WASHINGTON — The US Senate today approved the nomination of Melissa Dalton to serve as the next Air Force Under Secretary, ending a year-plus spell in which no official was confirmed to the role.

Dalton will take the reins from Kristyn Jones, who has been performing the duties of the office since former Under Secretary Gina Ortiz Jones stepped down in March 2023. The Under Secretary oversees both the Air Force and Space Force, under incumbent Air Force Secretary Frank Kendall.

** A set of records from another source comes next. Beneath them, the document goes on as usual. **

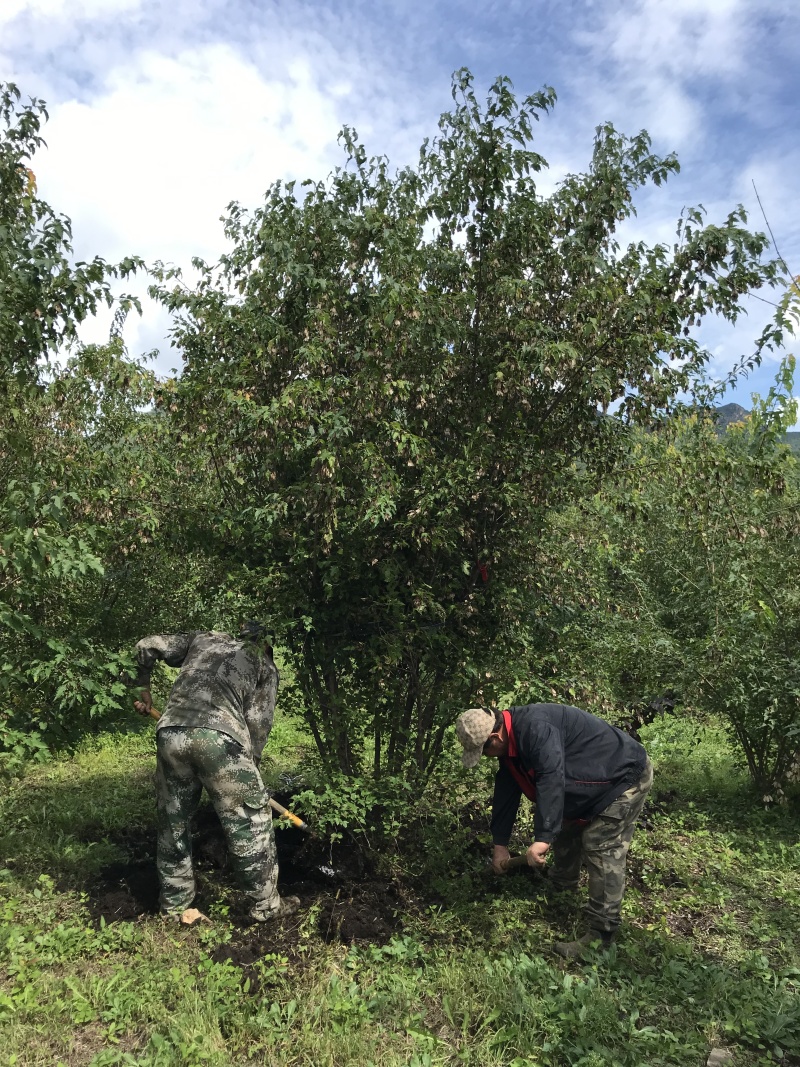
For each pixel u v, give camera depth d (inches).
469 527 172.4
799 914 169.3
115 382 182.4
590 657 196.7
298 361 171.6
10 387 184.7
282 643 173.8
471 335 175.8
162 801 152.1
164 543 181.3
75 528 167.9
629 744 150.7
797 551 243.8
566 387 169.8
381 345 166.4
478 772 181.3
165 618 254.5
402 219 180.9
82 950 137.3
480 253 177.0
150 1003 121.1
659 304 167.5
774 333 174.6
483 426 164.4
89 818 203.6
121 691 173.8
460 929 153.6
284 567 169.0
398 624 166.7
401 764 181.6
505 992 127.8
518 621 179.0
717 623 240.5
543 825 139.7
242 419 162.4
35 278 149.8
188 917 149.9
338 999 123.6
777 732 245.0
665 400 175.6
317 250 172.4
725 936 159.6
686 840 214.1
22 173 190.7
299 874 174.2
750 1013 126.4
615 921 148.7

Dalton previously served as the assistant secretary of defense for homeland defense and hemispheric affairs, which put her near the center of the alleged Chinese spy balloon incident. She then went on to perform the duties of the deputy under secretary of defense for policy in December. 

Following President Joe Biden’s nomination of Dalton for the Air Force role in September, Republicans grilled Dalton on her role in the Pentagon’s handling of the balloon saga in a January confirmation hearing. Dalton also faced questions from GOP members related to the southern US border, and was chastised for what they said was her lack of responsiveness to their inquiries on the topic.

Months later, a small group of Republicans joined with Democrats to approve Dalton’s nomination, approving her candidacy in a 56 to 39 vote.

Dalton will now play a key role in crafting both the budgets of the Air Force and Space Force, and guiding the service through budget caps for fiscal years 2024 and 2025 imposed by Congress. She will also be instrumental in the Air Force’s “reoptimization” drive to counter China, particularly for planned changes in the service’s secretariat that makes policy and budgeting decisions.

The new Under Secretary will also be charged with oversight of key acquisition programs like the service’s delayed and over-budget Sentinel ICBM, projects from which Kendall has recused himself due to his past work for prime contractor Northrop Grumman.